Since its inception 16 ago years, Discogs (short for Discographies) has transformed from a kind of Wikipedia for vinyl into the world’s biggest facilitator of buying, selling and cataloguing physical music releases online.

Though the site has always taken down records which violated its selling terms, over the past month Discogs has adopted an increasingly hard stance on bootlegs: hip-hop records, edits, live concert recordings, even unofficial releases from artists themselves (e.g. Moodymann) have fallen to its chopping block.

One of the most unique facets of Discogs is the listings information featured alongside every release. Generated by its users, it catalogues the lowest, highest, and median price a record has been sold for on site, as well as listing how many users have the record in their wantlist or collection.

The information is a vital resource for buyers trying to prevent themselves from getting screwed over, as well as a way for anyone interested in a record to discover more about it. Once a listing is removed from the site, all of the pricing, wantlist and collection history is lost, though Discogs apparently keep archival records of the information offline.

As vinyl sales continue to grow, with over 4.5 million albums  already sold on Discogs in 2017, and record pressing plants opening across the globe everywhere from a tiny Canadian island to South Korea to fill demand, what does this new enforcement mean for the future of the site and vinyl culture as a whole, and should Discogs be responsible for policing its site at all? We spoke to Discogs themselves, as well as the largest seller of records on site, a producer whose music was sold illegally, and a collector of hundreds of unofficial releases to find out.


What the largest vinyl vendor on Discogs thinks – Hon at Vinyl Pimp:

“I first noticed an increase in the amount of item violation messages we were receiving about one month ago. Initially I thought they were items listed on an incorrect release page. (E.g. A promo on an original version page.) I then ventured onto the marketplace forum, and discovered this has been going on since May 2017. Discogs staff have stayed away from the thread, and made no response.

I immediately decided to make a post on Facebook and got a few thousands views. Four hours later the press release was up on RA. Obviously, Discogs intended to get through these takedowns quietly, as there has been no warning to any of the users.

About 100 of our listings have been removed so far. They all have “Unofficial Release” as part of the format description.

Listing violation take downs have been around for a long time. It used to be because a promo was listed on the wrong release page, then racially sensitive materials were also getting taken down. Now we are facing the biggest and scariest action ever.

Vinyl Pimp sells on behalf of clients, as well as selling our own stuff we buy in. This means bootlegs and re-edits are part of our range, as that is what DJs and collectors buy for one reason or another.

Artists and labels don’t get royalties from our sales anyway, so in a way it doesn’t matter whether we sell bootlegs. We simply provide whatever is in demand – our action does not stimulate growth in any genre, style or format. We’ll continue to sell records on Discogs under their guidelines, as it is the best place for second hand items online.

Not only they have removed the releases from the marketplace, Discogs has taken steps to prevent users from adding these bootlegs to their collections and wantlists, which also prevents swaps between owners. These removed releases are going to be harder to come by, which will only drive the prices up.

= = = = =

[Apply what you read]
a) Reproduce the stretch of the Discogs passage from "What the largest" through "the format description.".
b) Answer these questions using the Discogs passage:
(i) How many albums had already been sold on Discogs in 2017?
(ii) About how many Vinyl Pimp listings had been removed so far?
(iii) According to the marketplace forum, since when had the takedowns been going on?
Rely on nothing beyond this text.

[Stored data]

= = = = =

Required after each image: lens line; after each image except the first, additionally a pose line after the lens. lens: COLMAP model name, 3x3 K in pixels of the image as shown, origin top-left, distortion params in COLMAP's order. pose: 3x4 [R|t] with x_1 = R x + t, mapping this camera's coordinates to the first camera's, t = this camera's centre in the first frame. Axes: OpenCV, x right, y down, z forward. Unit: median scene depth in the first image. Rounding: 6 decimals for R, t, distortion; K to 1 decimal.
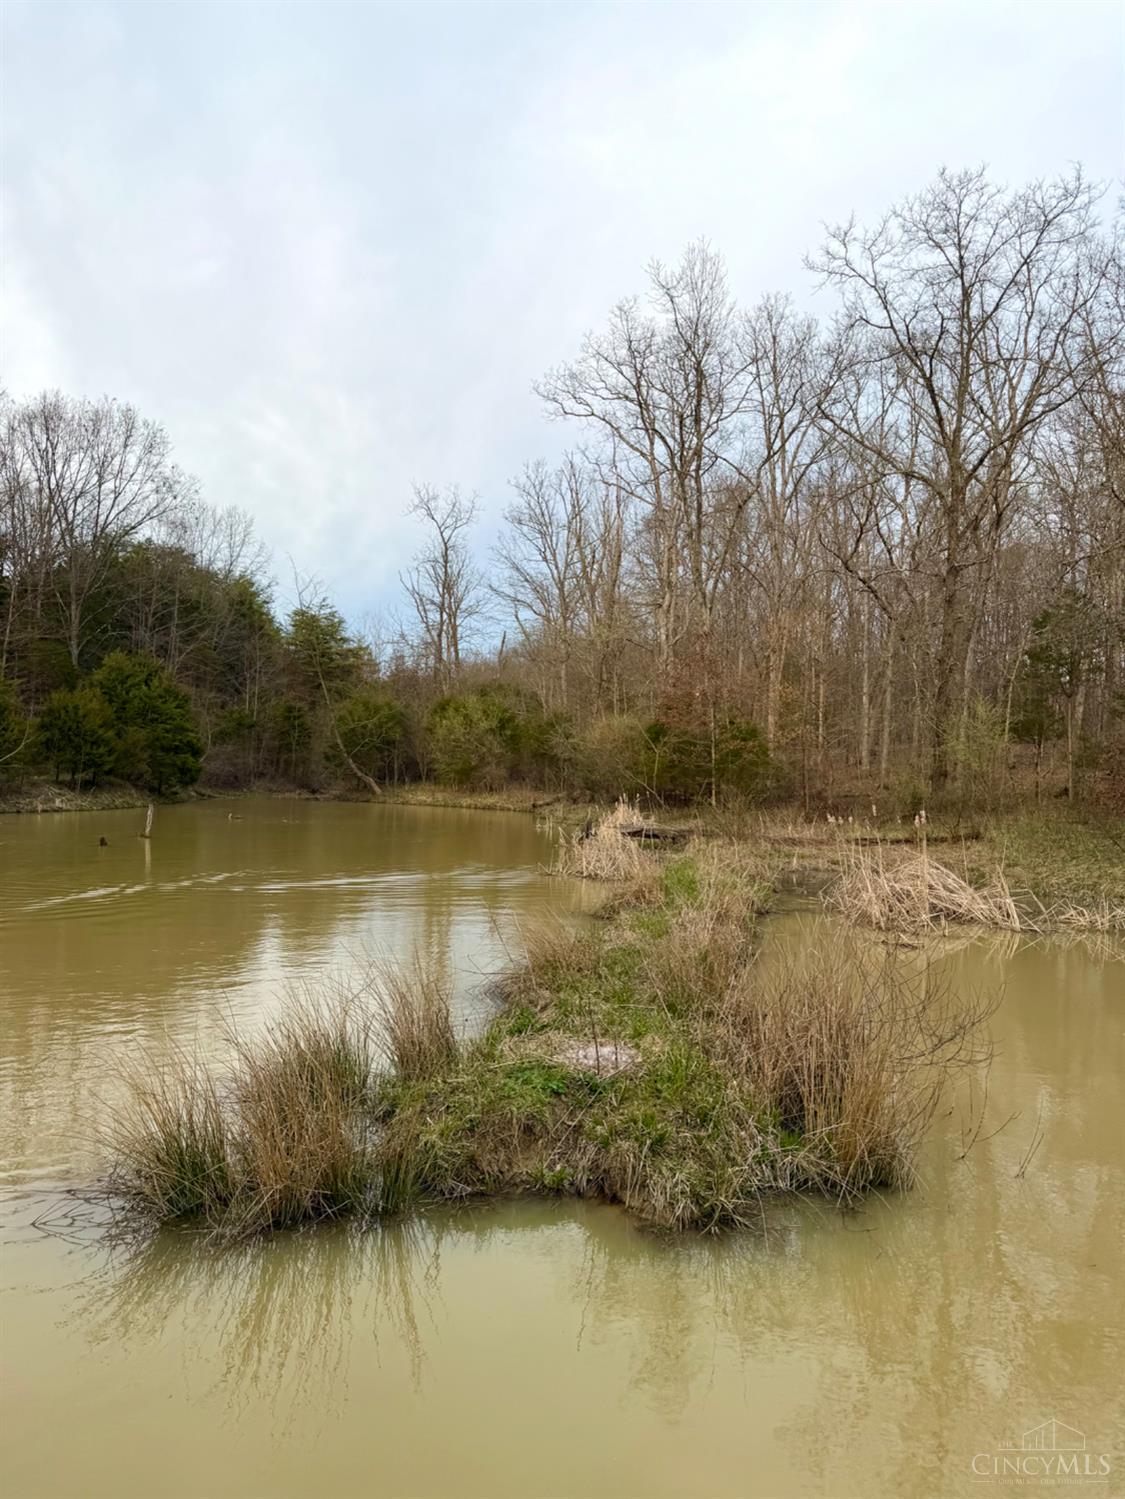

= = = = =

[Task solutions]
a)
What the largest vinyl vendor on Discogs thinks – Hon at Vinyl Pimp:

“I first noticed an increase in the amount of item violation messages we were receiving about one month ago. Initially I thought they were items listed on an incorrect release page. (E.g. A promo on an original version page.) I then ventured onto the marketplace forum, and discovered this has been going on since May 2017. Discogs staff have stayed away from the thread, and made no response.

I immediately decided to make a post on Facebook and got a few thousands views. Four hours later the press release was up on RA. Obviously, Discogs intended to get through these takedowns quietly, as there has been no warning to any of the users.

About 100 of our listings have been removed so far. They all have “Unofficial Release” as part of the format description.

b)
(i) Over 4.5 million
(ii) About 100
(iii) Since May 2017